[Given data — start]

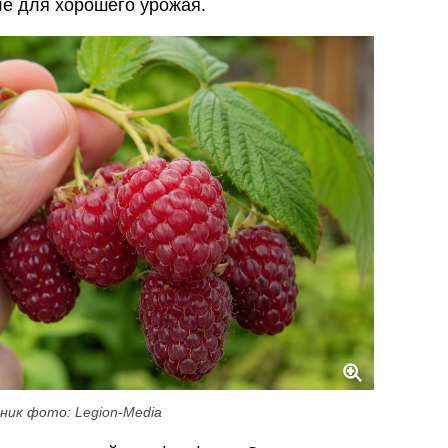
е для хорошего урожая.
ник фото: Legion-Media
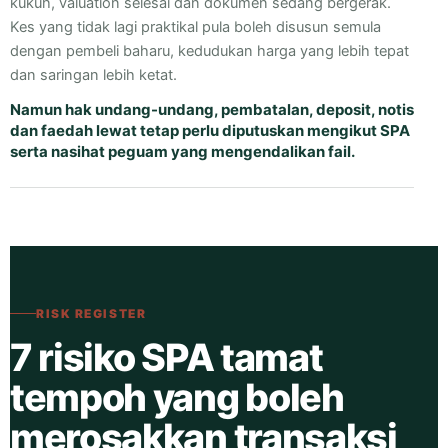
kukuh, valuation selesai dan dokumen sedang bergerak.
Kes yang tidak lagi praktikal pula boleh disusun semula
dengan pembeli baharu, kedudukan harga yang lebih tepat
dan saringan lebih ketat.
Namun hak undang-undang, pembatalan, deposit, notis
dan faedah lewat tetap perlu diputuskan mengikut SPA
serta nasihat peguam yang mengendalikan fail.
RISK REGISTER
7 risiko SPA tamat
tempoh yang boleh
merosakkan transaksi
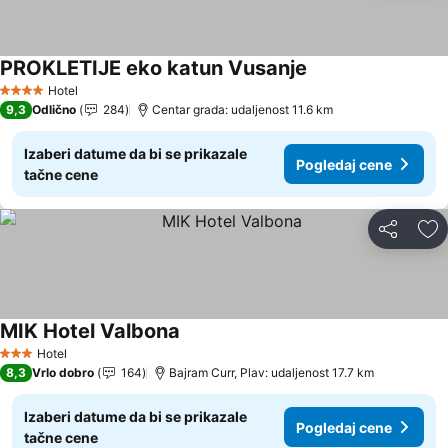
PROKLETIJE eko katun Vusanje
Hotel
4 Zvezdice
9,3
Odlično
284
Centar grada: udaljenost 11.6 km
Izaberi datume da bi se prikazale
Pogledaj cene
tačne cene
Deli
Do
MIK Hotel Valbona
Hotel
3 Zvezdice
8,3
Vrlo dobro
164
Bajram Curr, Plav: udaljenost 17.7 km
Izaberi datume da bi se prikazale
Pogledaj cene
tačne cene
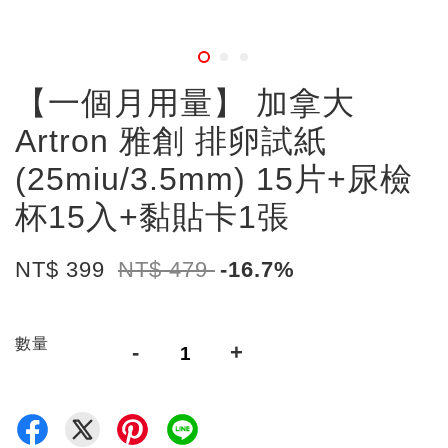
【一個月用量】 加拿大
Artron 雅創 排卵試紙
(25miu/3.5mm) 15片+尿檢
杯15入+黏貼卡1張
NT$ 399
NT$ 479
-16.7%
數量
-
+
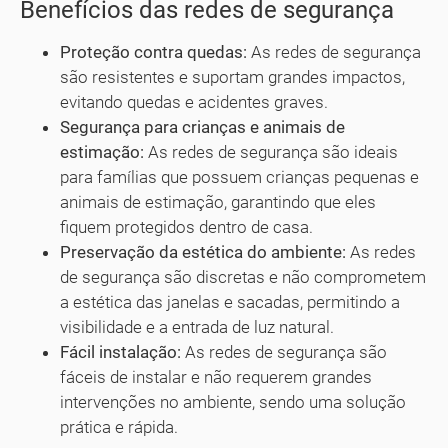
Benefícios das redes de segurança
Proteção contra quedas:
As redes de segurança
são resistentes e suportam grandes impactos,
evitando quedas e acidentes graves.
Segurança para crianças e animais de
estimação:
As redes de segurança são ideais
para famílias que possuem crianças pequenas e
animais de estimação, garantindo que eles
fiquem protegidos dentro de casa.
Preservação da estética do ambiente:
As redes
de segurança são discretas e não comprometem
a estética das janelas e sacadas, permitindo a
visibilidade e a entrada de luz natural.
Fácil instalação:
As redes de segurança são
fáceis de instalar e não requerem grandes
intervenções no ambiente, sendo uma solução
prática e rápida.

[Given data — finish]
[Given data — start]

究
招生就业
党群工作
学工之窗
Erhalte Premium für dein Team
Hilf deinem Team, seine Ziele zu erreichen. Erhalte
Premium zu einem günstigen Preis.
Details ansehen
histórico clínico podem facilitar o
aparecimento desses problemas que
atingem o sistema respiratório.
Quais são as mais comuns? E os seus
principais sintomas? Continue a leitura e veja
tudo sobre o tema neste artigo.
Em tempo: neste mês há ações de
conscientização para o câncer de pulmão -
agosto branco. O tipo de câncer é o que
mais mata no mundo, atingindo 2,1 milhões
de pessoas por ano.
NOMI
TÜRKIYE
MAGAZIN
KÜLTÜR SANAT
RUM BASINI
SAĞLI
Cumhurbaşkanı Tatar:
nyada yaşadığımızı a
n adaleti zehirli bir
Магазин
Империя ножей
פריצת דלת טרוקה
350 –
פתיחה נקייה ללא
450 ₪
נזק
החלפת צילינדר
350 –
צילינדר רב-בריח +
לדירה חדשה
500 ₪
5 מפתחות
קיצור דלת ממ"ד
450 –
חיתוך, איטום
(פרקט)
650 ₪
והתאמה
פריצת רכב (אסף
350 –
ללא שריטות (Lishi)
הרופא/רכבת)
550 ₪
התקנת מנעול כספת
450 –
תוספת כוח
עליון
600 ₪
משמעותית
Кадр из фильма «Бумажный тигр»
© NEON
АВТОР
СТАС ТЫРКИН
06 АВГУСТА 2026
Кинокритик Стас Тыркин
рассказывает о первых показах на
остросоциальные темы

[Given data — finish]

**Directions for this task**
Reproduce verbatim the stretch of the data above from the line containing "Benefícios das redes de segurança" through the line containing "prática e rápida.".

**Result**
Benefícios das redes de segurança
Proteção contra quedas:
As redes de segurança
são resistentes e suportam grandes impactos,
evitando quedas e acidentes graves.
Segurança para crianças e animais de
estimação:
As redes de segurança são ideais
para famílias que possuem crianças pequenas e
animais de estimação, garantindo que eles
fiquem protegidos dentro de casa.
Preservação da estética do ambiente:
As redes
de segurança são discretas e não comprometem
a estética das janelas e sacadas, permitindo a
visibilidade e a entrada de luz natural.
Fácil instalação:
As redes de segurança são
fáceis de instalar e não requerem grandes
intervenções no ambiente, sendo uma solução
prática e rápida.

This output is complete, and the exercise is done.